The Draped Bust Half Cent is a coin produced by the United States Mint from 1800 to 1808. It represents an important period in American numismatic history and holds significance for collectors and historians alike. Here's an overview of the Draped Bust Half Cent: 

Design: The obverse (front) of the coin features a depiction of Lady Liberty facing right, with her hair flowing behind her. She is adorned with a draped bust, hence the name of the coin. The word "Liberty" is inscribed above her, and the date of mintage is below.  

Designer: The design of the Draped Bust Half Cent is attributed to Gilbert Stuart, a renowned American portrait artist. Stuart's rendition of Lady Liberty on the coin reflects the neoclassical style popular in the early 19th century, with its emphasis on classical motifs and idealized representations of human figures. 

Metal Composition: Like its predecessor, the Liberty Cap Half Cent, the Draped Bust Half Cent was struck in copper. Copper was the primary metal used for U.S. coinage during this time period due to its availability and durability. 

Mintage: The mintage numbers for the Draped Bust Half Cent varied from year to year, influenced by factors such as demand for small denomination coins and the availability of copper for coinage.  

Historical Context: The Draped Bust Half Cent was minted during a period of transition and growth for the young United States.

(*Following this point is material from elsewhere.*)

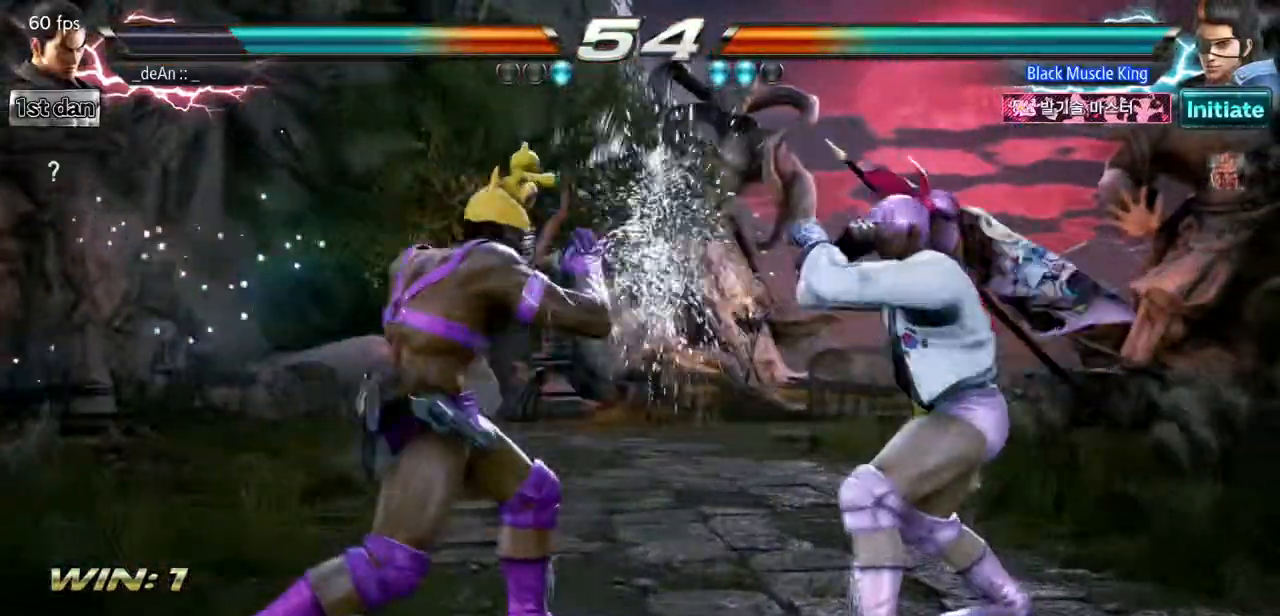
{"buttons": [], "events": [[33, "CIRCLE", "down"], [184, "CIRCLE", "up"]]}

The early 19th century saw the expansion of westward settlement, the Louisiana Purchase, and the establishment of the U.S. Mint in Philadelphia.  

Collector's Value: Due to their age, historical significance, and limited mintage numbers, Draped Bust Half Cents are highly sought after by coin collectors and numismatists. Coins in good condition, particularly those with rare varieties or minting errors, can command high prices on the numismatic market. 

Legacy: The Draped Bust Half Cent represents an important chapter in the history of U.S. coinage and reflects the artistic and technological achievements of its time.  

Today, these coins serve as tangible artifacts that offer insights into the economic, cultural, and political landscape of the early 19th century United States.